##### Sunulan Metin

Kitaplar olmasa imiş, hayat da olmaz imiş. Kalbimiz okuyarak atmaya başladı yavaş yavaş. Okuyorum, okuyorsun ve okuyor; ne kadar güzel! Ama, okumuyoruz, okumuyorsunuz ve okumuyorlar! Bunlar uzak tespit olmaktan ziyade, yakınımızı çepeçevre kuşatmış vaziyette. Okumak güzel evet; peki yazmanın lezzeti nasıl imiş? Eğer yazmaya kapı aralamıyorsa okumak; onu nereye kondurmalıdır ki? “Okuma Yazmanın Neyi Olur?”(Yusuf Tosun-Çıra Yay.) sorusuyla bir kitap oluşturan delikanlı bir adamı bilir bu memleket.
“Şehid”in sözlerine kulak verdim
Şimdi bize, bu sözleri sarf ettiren okunaklı ve pek dokunaklı esere geçmek gerekirse eğer; şehadet bilincini hem kendi zamanına hem de gelecek tüm zamanlara nakşeyleyip de giden bir şehid adamın/Seyyid Kutub’un 1990’da Türkçeye Arslan Yayınlarınca Hasan Fehmi Ulus’un usta mütercimliğiyle İslamî Etüdler ismiyle çevrilen; diğer kitapları kadar gündem edilmeyen, üzerinde durulmayan ve aslında böyle yapılarak bir vebalin altına girildiğini düşündüğüm bir kitap... Bu vebal düşüncesinin baskın çıkması beni, onu tanıtmaya iten sebeptir. Şimdiye değin böylesi heyecan ve umut verici, harekete geçirici bir kitap neden genç dimağlara sunulmadı, sorusunu sordurucu bir eser… Yoldaki İşaretler’den altta kalır bir yanını göremedim okuyunca. Ve okurken tüylerimi diken diken eden bu şehid sözlerin; tâ şehadetinden on dört sene evvel (1952) yazıldığını da görünce, bir şehidin yaşamının ölümüne eşdeğer olduğunu hissetmeden edemiyor insan. Bu eserdeki yazılar, o dönemin Mısır’ında yayın hayatına devam eden Davet Gazetesinde ve er-Risale dergisinde neşredilir.
Eserde itikadî, içtimaî, siyasi, ekonomik, edebî, hukukî, ailevî, ahlakî mevzulardan Müslüman Kardeşler Cemaati’ne ve şehid İmam Hasan el Benna’ya kadar çok yönlü bir konu dağılımı var. Seyyid Kutub’un yaşadığı yıllarda toplumuna ve ülkesine kayıtsız kalmadığını, soru ve sorunlara karşı mümin duyarlığı içerisinde konuların bamteline bastığını ve çözüm yollarını arşınladığını görüyoruz. Halka üst perdeden bakıp yalnızca edebiyat yapma sevdasında olanlara büyük bir ders verici nitelik taşımıştır yaşadığı o günlerde. Kitap içerisindeki makalelerde zaman zaman yaşadığı ülke olan Mısır özeline girmesi kaçınılmazdır. Zira orada yaşıyor, oradaki insanları dikkate almadan edemiyor ki! Bir yazar, hele bir de şehidliğe giden bir yolun taliplisiyse eğer; insanlara meşale olma görevini en zirve noktasına kadar yapmak zorundadır ve nihayetinde yapmıştır da. Sözleri bıçak gibi kesmiştir muhatabı olanları. Yazmakla kalmamış, meydanlara kazmıştır cümlelerini.

##########

### Görev A:
İslamî Etüdler tanıtımına göre kitaptaki yazılar ilk olarak hangi yayın organlarında neşredilmiş?
### Görev B:
Lütfen İslamî Etüdler'i tanıtan yazıyı kaldığı yerden sürdürün.

##### Eldeki Veriler

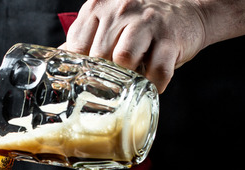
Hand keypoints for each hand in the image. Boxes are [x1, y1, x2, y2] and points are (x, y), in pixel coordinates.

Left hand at [61, 0, 207, 92]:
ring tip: (130, 83)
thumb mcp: (109, 24)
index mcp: (99, 6)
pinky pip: (157, 71)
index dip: (80, 68)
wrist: (185, 12)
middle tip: (110, 87)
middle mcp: (122, 9)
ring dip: (127, 78)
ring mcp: (147, 22)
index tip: (85, 82)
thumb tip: (59, 63)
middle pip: (99, 55)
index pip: (77, 45)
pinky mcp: (170, 39)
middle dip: (104, 76)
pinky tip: (151, 85)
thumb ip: (85, 40)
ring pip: (124, 59)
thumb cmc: (139, 24)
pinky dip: (153, 84)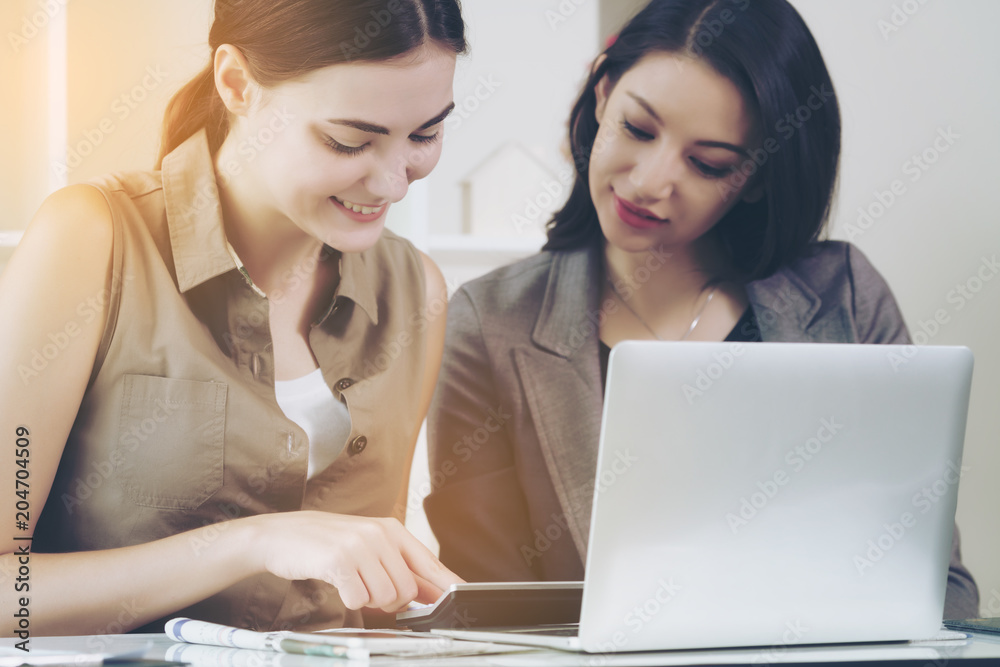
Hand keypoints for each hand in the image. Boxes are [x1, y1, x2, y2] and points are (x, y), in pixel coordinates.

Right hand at [252, 511, 463, 611]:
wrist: (281, 535)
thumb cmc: (327, 544)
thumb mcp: (368, 546)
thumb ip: (399, 567)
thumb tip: (433, 593)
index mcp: (392, 530)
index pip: (430, 562)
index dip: (447, 586)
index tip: (461, 599)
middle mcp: (380, 534)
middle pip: (408, 590)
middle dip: (391, 601)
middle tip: (367, 587)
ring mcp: (360, 545)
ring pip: (386, 597)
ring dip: (368, 600)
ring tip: (351, 581)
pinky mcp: (339, 560)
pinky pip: (358, 599)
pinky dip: (349, 600)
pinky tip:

##########

### Yazılı Cevap A:
Yazılar, o dönemin Mısır'ında yayın hayatına devam eden Davet Gazetesinde ve er-Risale dergisinde neşredilmiş.

### Yazılı Cevap B:
Kutub, sözleriyle cihad ediyor
Şehadetiyle ülkesinin sınırlarını aşarak nice memleket insanlarını etkileme bahtiyarlığına erişen bu kutlu şehid, mevzu bahis bu eserinin hemen başında “Tağutların Yıkılışı”nı ve “Allah’ın Rasulünün Zaferi”ni konu ediniyor. İnkılapçı bir kimlik ve misyonla tarihe el atan bir önderin yıkarken yapmanın ustalığını gösterdiği o izzetli günleri resmederek, kitabının daha başında okuyucuyu harekete bandırıyor. Oturarak okuyorsanız eğer, ayağa kalkma ve haykırma ihtiyacı hisseceksiniz bir müddet sonra. Ki biliyorsunuz, ne tağutların kökü kurumuştur ne de muvahhidlerin mücadelesi son bulmuştur. Hak ile Batıl’ın amansız kavgası, ilk insandan son insana kadar uzanan bir telekomünikasyon uzantısı işlevi görür gibi yayıldıkça yayılır.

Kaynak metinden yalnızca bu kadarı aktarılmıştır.